> **DATA FOR THIS TASK**:

▼

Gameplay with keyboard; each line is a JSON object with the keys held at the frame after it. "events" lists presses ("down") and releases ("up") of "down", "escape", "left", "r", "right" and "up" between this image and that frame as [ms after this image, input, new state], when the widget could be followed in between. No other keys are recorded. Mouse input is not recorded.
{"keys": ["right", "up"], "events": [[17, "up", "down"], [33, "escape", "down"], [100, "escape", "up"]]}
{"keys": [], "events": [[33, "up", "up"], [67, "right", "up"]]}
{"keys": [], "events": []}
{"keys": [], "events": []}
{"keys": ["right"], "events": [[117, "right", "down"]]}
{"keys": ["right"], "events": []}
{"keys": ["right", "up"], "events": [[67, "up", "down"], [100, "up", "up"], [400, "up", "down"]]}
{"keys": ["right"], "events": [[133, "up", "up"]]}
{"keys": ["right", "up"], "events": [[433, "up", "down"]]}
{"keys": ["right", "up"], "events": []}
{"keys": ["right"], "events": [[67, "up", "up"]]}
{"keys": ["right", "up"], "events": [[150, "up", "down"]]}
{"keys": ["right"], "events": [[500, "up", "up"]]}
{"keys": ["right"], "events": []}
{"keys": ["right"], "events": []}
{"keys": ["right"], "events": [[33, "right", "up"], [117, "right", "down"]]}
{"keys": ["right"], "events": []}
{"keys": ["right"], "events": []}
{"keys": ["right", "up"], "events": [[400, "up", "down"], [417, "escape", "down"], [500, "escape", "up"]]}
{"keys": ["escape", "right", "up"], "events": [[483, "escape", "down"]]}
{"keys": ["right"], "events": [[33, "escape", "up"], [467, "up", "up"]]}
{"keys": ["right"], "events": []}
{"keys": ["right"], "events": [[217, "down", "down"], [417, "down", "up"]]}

▲

> **TASK**: How many of the lines above include the string "down"? Only the number should be written.

> **ANSWER SPACE**: 10